→ **ACTIVITY 1**: Extract, word for word, the passage of the Yuri Lyubimov text that begins with the words containing "Lyubimov went into" and ends with "at the Taganka.".
→ **ACTIVITY 2**: Pull out each line of the listing that contains the string "cookie", with case taken into account.

→ **PROVIDED TEXT**:
◆ ◆ ◆

Now 72 years old, Yuri Lyubimov is one of the grand masters and prime creators of international theater practice. He founded The Taganka Theater in 1964 as an experimental theater, building on the theories and practice of Vakhtangov, Meyerhold, and Brecht. For most of its 26 years, the Taganka has been the boldest, most outspoken and avant-garde ensemble in Russia. Vladimir Vysotsky, Lyubimov’s Hamlet and a leading Taganka actor, became a national hero (partly through bootlegged tapes of his songs that were more powerful in the Soviet Union than the combined effect of Bob Dylan, Walt Whitman, The Beatles, and Edward R. Murrow in America).
A fierce stylistic innovator with montage, lighting, verse, song, set, text, and acting technique, Lyubimov is probably best known for his daring theatrical adaptations of poetry and novels and his successful (and sometimes unsuccessful) run-ins with Soviet Premiers and Ministers of Culture over forbidden material. Some of his best known productions over the years have been: John Reed’s Ten Days That Shook the World , Listen! (based on Mayakovsky), Hamlet (including banned Pasternak material), The Master and Margarita (adapted from the Bulgakov novel and a great hit for many years while the novel itself was still banned), Gorky’s Mother , Yevtushenko’s Under the Skin of the Statue of Liberty , Voznesensky’s Antiworlds , Dostoyevsky’s Crime and Punishment , Pushkin’s Boris Godunov , and Chekhov’s The Three Sisters . Since The Taganka, like other Soviet theaters, is a cumulative repertory company, most of these shows (and many more) are still running in Moscow. (This season the Taganka has 23 shows running in repertory in two theaters.)
Lyubimov went into exile in the West in 1984 when the authorities forbade his production of Boris Godunov . Now he is back at The Taganka, Boris Godunov is in repertory, and the actor playing Boris (Nikolai Gubienko) has become, under Gorbachev, the Soviet Minister of Culture. This interview took place last spring in Lyubimov’s office at the Taganka.
Lyubimov translation by Steve Nielson.
Leonardo Shapiro How did you get the idea for the moving door in your production of Crime and Punishment?

◆ ◆ ◆

→ **EXERCISE MATERIAL**:
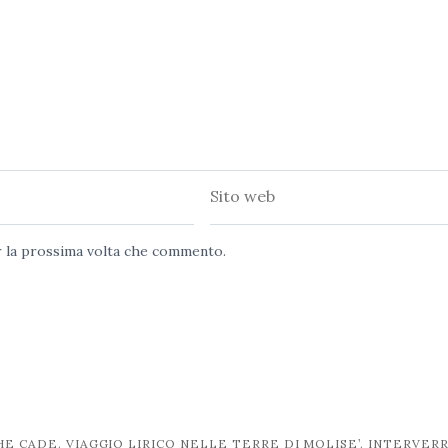
Sito
web
er la prossima volta che commento.
HE CADE. VIAGGIO LIRICO NELLE TERRE DI MOLISE’. INTERVER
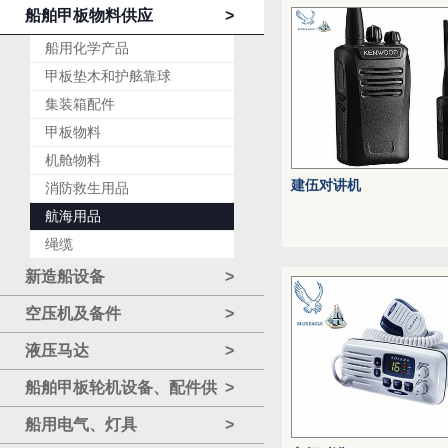
船舶甲板物料供应
>
船用化学产品
甲板垫木和护舷靠球
集装箱配件
甲板物料
机舱物料
建伍对讲机
消防救生用品
航海用品
绳缆
新造船设备
>
空压机及备件
>
液压马达
>
船舶甲板轮机设备、配件供
>
应
船用电气、灯具
>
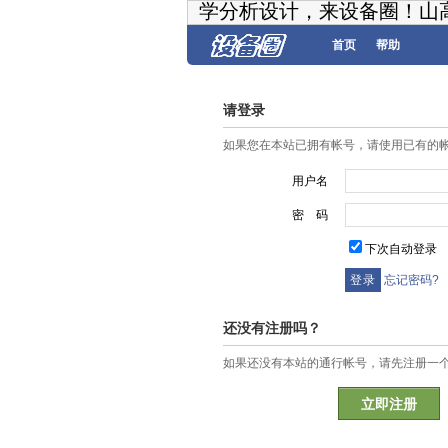
学分析设计，来设备圈！山
首页
帮助
请登录
如果您在本站已拥有帐号，请使用已有的
用户名
密 码
下次自动登录
忘记密码?
还没有注册吗？
如果还没有本站的通行帐号，请先注册一
立即注册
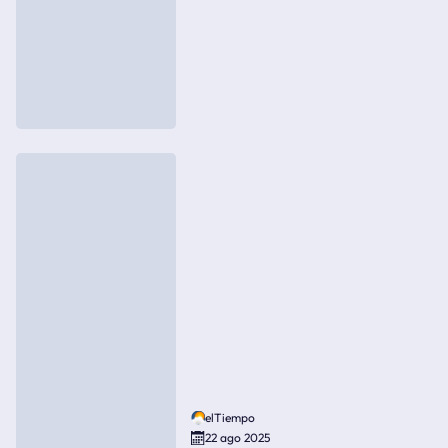
elTiempo
22 ago 2025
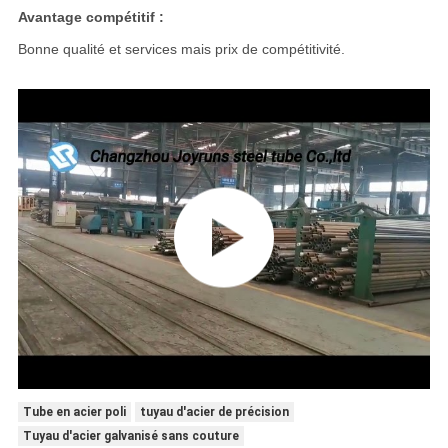
Avantage compétitif :
Bonne qualité et services mais prix de compétitivité.
Tube en acier poli
tuyau d'acier de précision
Tuyau d'acier galvanisé sans couture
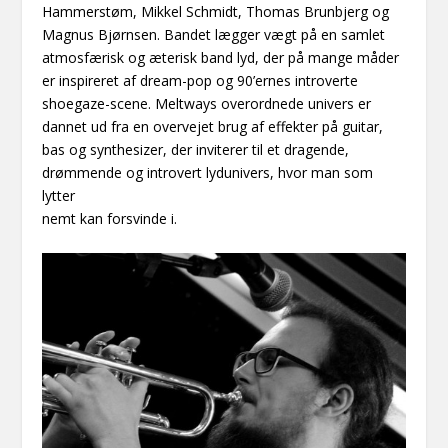
Hammerstøm, Mikkel Schmidt, Thomas Brunbjerg og
Magnus Bjørnsen. Bandet lægger vægt på en samlet
atmosfærisk og æterisk band lyd, der på mange måder
er inspireret af dream-pop og 90’ernes introverte
shoegaze-scene. Meltways overordnede univers er
dannet ud fra en overvejet brug af effekter på guitar,
bas og synthesizer, der inviterer til et dragende,
drømmende og introvert lydunivers, hvor man som
lytter
nemt kan forsvinde i.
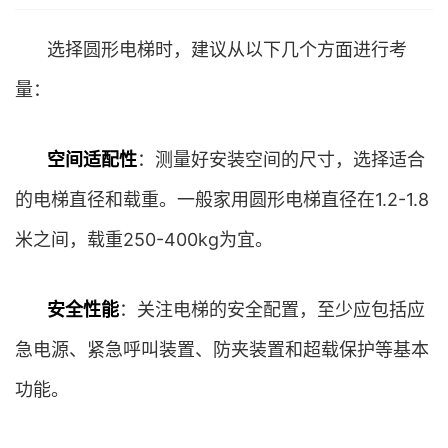
选择圆形电梯时，建议从以下几个方面进行考
量：
空间适配性
：测量好安装空间的尺寸，选择适合
的电梯直径和载重。一般家用圆形电梯直径在1.2-1.8
米之间，载重250-400kg为宜。
安全性能
：关注电梯的安全配置，至少应包括应
急电源、紧急呼叫装置、防夹装置和超载保护等基本
功能。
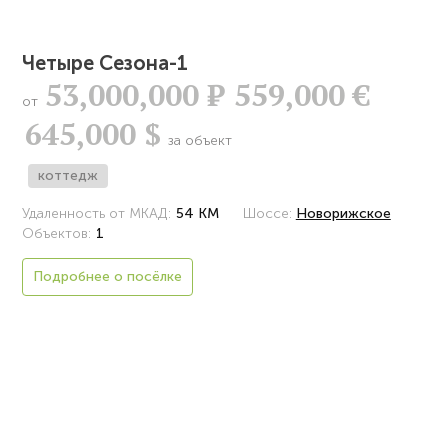
Четыре Сезона-1
53,000,000
Р
559,000 €
от
645,000 $
за объект
коттедж
Удаленность от МКАД:
54 КМ
Шоссе:
Новорижское
Объектов:
1
Подробнее о посёлке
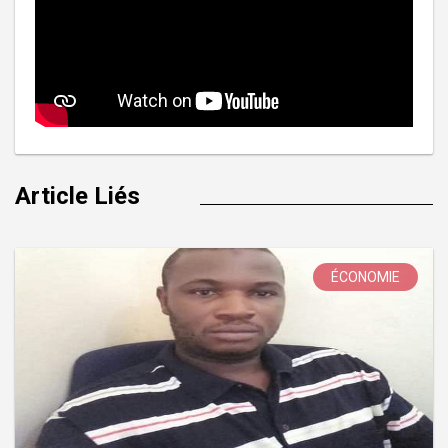
Article Liés
ÉCONOMIE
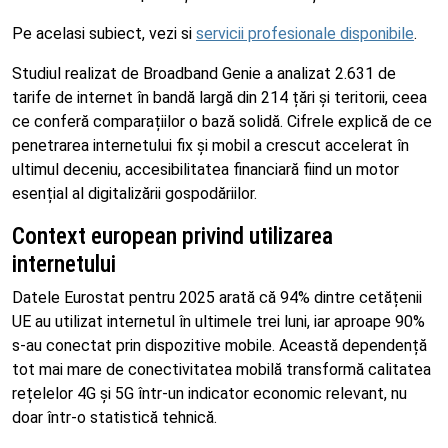
Pe acelasi subiect, vezi si
servicii profesionale disponibile
.
Studiul realizat de Broadband Genie a analizat 2.631 de
tarife de internet în bandă largă din 214 țări și teritorii, ceea
ce conferă comparațiilor o bază solidă. Cifrele explică de ce
penetrarea internetului fix și mobil a crescut accelerat în
ultimul deceniu, accesibilitatea financiară fiind un motor
esențial al digitalizării gospodăriilor.
Context european privind utilizarea
internetului
Datele Eurostat pentru 2025 arată că 94% dintre cetățenii
UE au utilizat internetul în ultimele trei luni, iar aproape 90%
s-au conectat prin dispozitive mobile. Această dependență
tot mai mare de conectivitatea mobilă transformă calitatea
rețelelor 4G și 5G într-un indicator economic relevant, nu
doar într-o statistică tehnică.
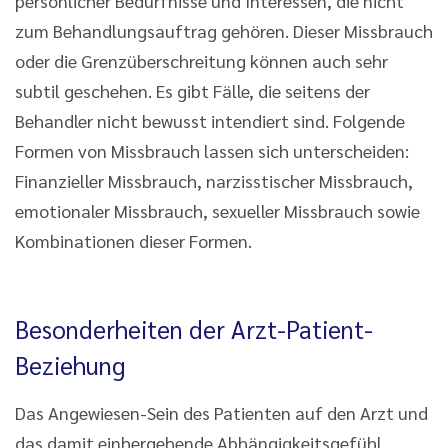
persönlicher Bedürfnisse und Interessen, die nicht
zum Behandlungsauftrag gehören. Dieser Missbrauch
oder die Grenzüberschreitung können auch sehr
subtil geschehen. Es gibt Fälle, die seitens der
Behandler nicht bewusst intendiert sind. Folgende
Formen von Missbrauch lassen sich unterscheiden:
Finanzieller Missbrauch, narzisstischer Missbrauch,
emotionaler Missbrauch, sexueller Missbrauch sowie
Kombinationen dieser Formen.
Besonderheiten der Arzt-Patient-
Beziehung
Das Angewiesen-Sein des Patienten auf den Arzt und
das damit einhergehende Abhängigkeitsgefühl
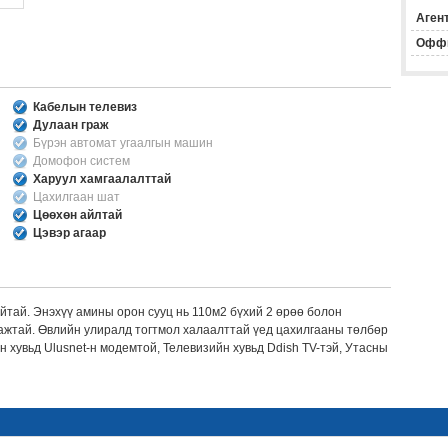
Агент
Офф
Кабелын телевиз
Дулаан граж
Бүрэн автомат угаалгын машин
Домофон систем
Харуул хамгаалалттай
Цахилгаан шат
Цөөхөн айлтай
Цэвэр агаар
йтай. Энэхүү амины орон сууц нь 110м2 бүхий 2 өрөө болон
ажтай. Өвлийн улиралд тогтмол халаалттай үед цахилгааны төлбөр
 хувьд Ulusnet-н модемтой, Телевизийн хувьд Ddish TV-тэй, Утасны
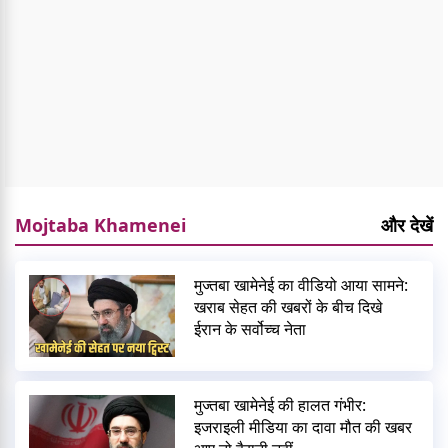
Mojtaba Khamenei
और देखें
मुज्तबा खामेनेई का वीडियो आया सामने:
खराब सेहत की खबरों के बीच दिखे
ईरान के सर्वोच्च नेता
मुज्तबा खामेनेई की हालत गंभीर:
इजराइली मीडिया का दावा मौत की खबर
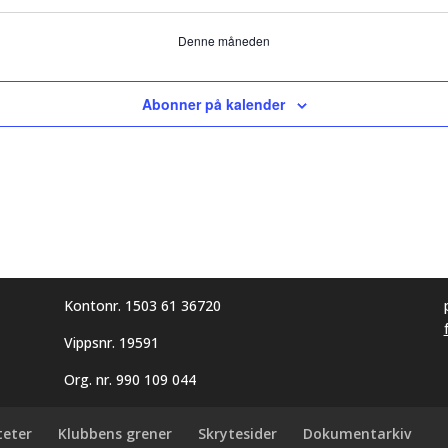
arrangementer
arrangementer
arrangem
Denne måneden
Abonner på kalender
Kontonr. 1503 61 36720
Vippsnr. 19591
Org. nr. 990 109 044
teter
Klubbens grener
Skrytesider
Dokumentarkiv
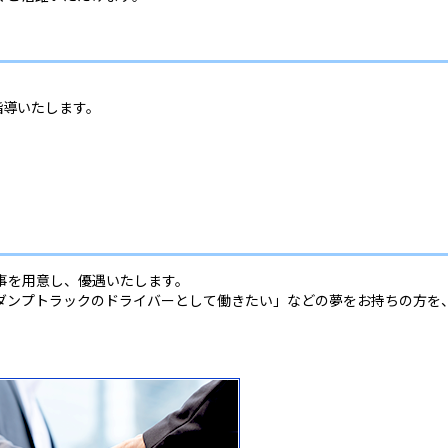
指導いたします。
。
事を用意し、優遇いたします。
ダンプトラックのドライバーとして働きたい」などの夢をお持ちの方を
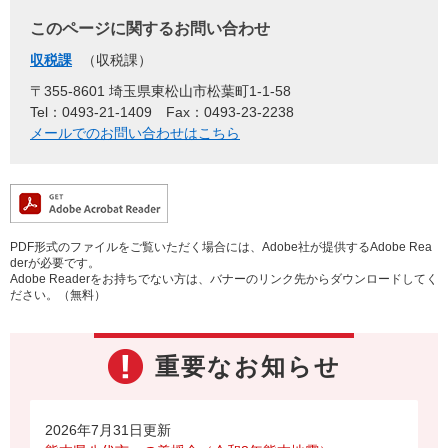
このページに関するお問い合わせ
収税課
収税課
〒355-8601 埼玉県東松山市松葉町1-1-58
Tel：0493-21-1409
Fax：0493-23-2238
メールでのお問い合わせはこちら
PDF形式のファイルをご覧いただく場合には、Adobe社が提供するAdobe Rea
derが必要です。
Adobe Readerをお持ちでない方は、バナーのリンク先からダウンロードしてく
ださい。（無料）
重要なお知らせ
2026年7月31日更新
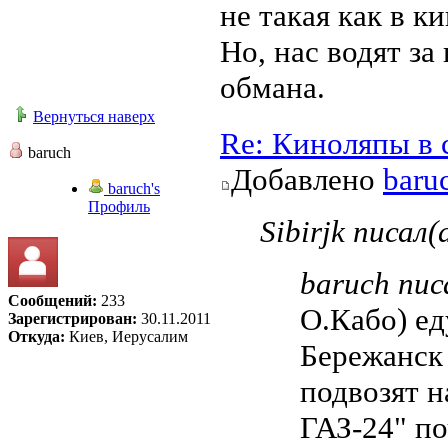
не такая как в ки
Но, нас водят за
обмана.
Вернуться наверх
Re: Киноляпы в 
baruch
Добавлено
baru
baruch's
Профиль
Sibirjk писал(
baruch пис
Сообщений:
233
О.Кабо) ед
Зарегистрирован:
30.11.2011
Откуда:
Киев, Иерусалим
Бережанск 
подвозят 
ГАЗ-24" п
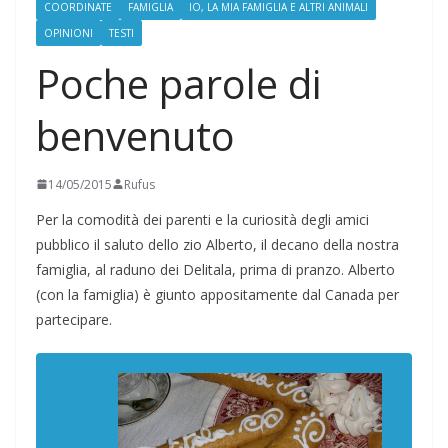
COORDINATE
FAMIGLIA
IO, LA MIA FAMIGLIA E ALTRI ANIMALI
OPINIONI
TESTI
Poche parole di
benvenuto
14/05/2015
Rufus
Per la comodità dei parenti e la curiosità degli amici
pubblico il saluto dello zio Alberto, il decano della nostra
famiglia, al raduno dei Delitala, prima di pranzo. Alberto
(con la famiglia) è giunto appositamente dal Canada per
partecipare.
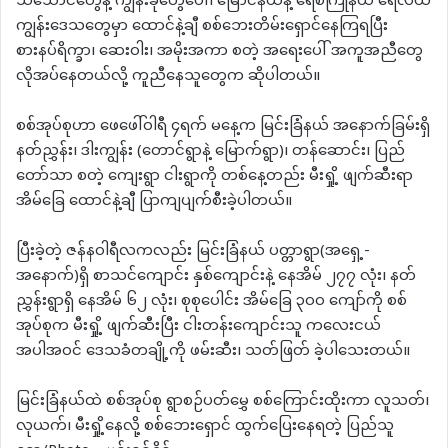
သဲသောင်တွေနဲ့ ကျွန်းခုံတွေပေါ်၊ မြောင်နယ်နဲ့ ရေစကြိုနယ် ရေလယ်
ကျွန်းဒေသတွေမှာ ထောင်နဲ့ချီ စစ်ဘေးတိမ်းရှောင်နေကြရပြီး
စားနပ်ရိက္ခာ၊ ဆေးဝါး၊ အမိုးအကာ စတဲ့ အရေးပေါ် အကူအညီတွေ
လိုအပ်နေတယ်လို့ ကူညီနေသူတွေက ဆိုပါတယ်။
စစ်အုပ်စုဟာ ဖေဖေါ်ဝါရီ ၄ရက် မနေ့က မြင်းခြံနယ် အနောက်ခြမ်းရှိ
နတ်ညွှန်း၊ ဒါးကျွန်း (တောင်ရွာနဲ့ မြောက်ရွာ)၊ တန်ဆောင်း၊ ပြည်
တော်သာ စတဲ့ ကျေးရွာ ငါးရွာကို တစ်နေ့တည်း မီးရှို့ ဖျက်ဆီးရာ
အိမ်ခြေ ထောင်နဲ့ချီ ပြာကျပျက်စီးခဲ့ပါတယ်။
ပြီးခဲ့တဲ့ ဇန်နဝါရီလကလည်း မြင်းခြံနယ် ပတ္တာရွာ(အရှေ့-
အနောက်)ရှိ စာသင်ကျောင်း နှစ်ကျောင်းနဲ့ နေအိမ် ၂၇၇ လုံး၊ နတ်
ညွှန်းရွာရှိ နေအိမ် ၆၂ လုံး၊ စုစုပေါင်း အိမ်ခြေ ၃၀၀ ကျော်ကို စစ်
အုပ်စုက မီးရှို့ ဖျက်ဆီးပြီး ငါးတန်းကျောင်းသူ ကလေးငယ်
အပါအဝင် ဒေသခံတချို့ကို ဖမ်းဆီး၊ သတ်ဖြတ် ခဲ့ပါသေးတယ်။
မြင်းခြံနယ်ထဲ စစ်အုပ်စု ရွာစဉ်ပတ်မွှေ စစ်ကြောင်းထိုးကာ လူသတ်၊
လုယက်၊ မီးရှို့နေလို့ စစ်ဘေးရှောင် ထွက်ပြေးနေရတဲ့ ပြည်သူ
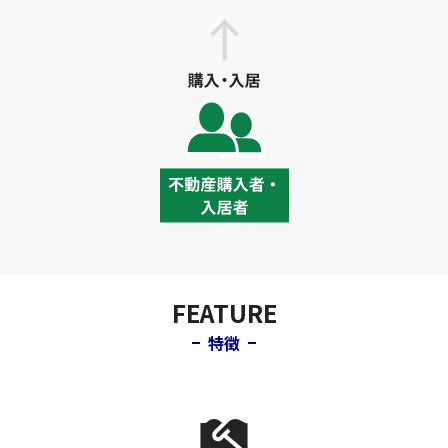
FEATURE
特徴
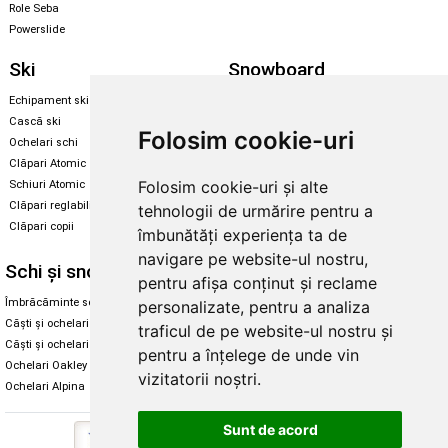
Role Seba
Powerslide
Ski
Snowboard
Echipament ski
Magazin snowboard
Cască ski
Echipament snowboard
Folosim cookie-uri
Ochelari schi
Legături Rome SDS
Clăpari Atomic
Skate & longboard
Folosim cookie-uri și alte
Schiuri Atomic
Clăpari reglabili
tehnologii de urmărire pentru a
Santa Cruz
Clăpari copii
îmbunătăți experiența ta de
Enuff Skateboards
navigare pe website-ul nostru,
Schi și snowboard
Diverse
pentru afișa conținut și reclame
Îmbrăcăminte schi și snowboard
Cum aleg rolele
personalizate, pentru a analiza
Căști și ochelari de iarnă
Cum aleg ochelarii
traficul de pe website-ul nostru și
Căști și ochelari Alpina
Ochelari de soare Oakley
pentru a înțelege de unde vin
Ochelari Oakley
Ochelari de soare Alpina
vizitatorii noștri.
Ochelari Alpina
Intretinere manusi
Sunt de acord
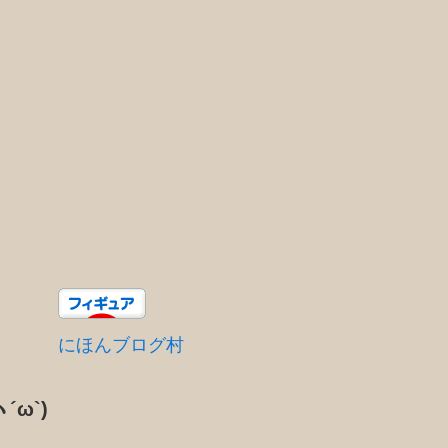
にほんブログ村
´ω`)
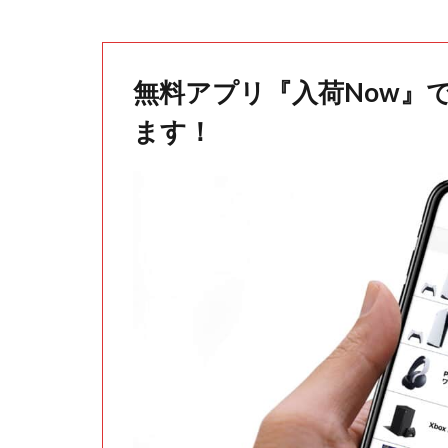
無料アプリ『入荷Now』
ます！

◆ ◆ ◆

→ **FINAL ANSWER 1**:
Lyubimov went into exile in the West in 1984 when the authorities forbade his production of Boris Godunov . Now he is back at The Taganka, Boris Godunov is in repertory, and the actor playing Boris (Nikolai Gubienko) has become, under Gorbachev, the Soviet Minister of Culture. This interview took place last spring in Lyubimov’s office at the Taganka.

→ **FINAL ANSWER 2**:
Folosim cookie-uri
Folosim cookie-uri și alte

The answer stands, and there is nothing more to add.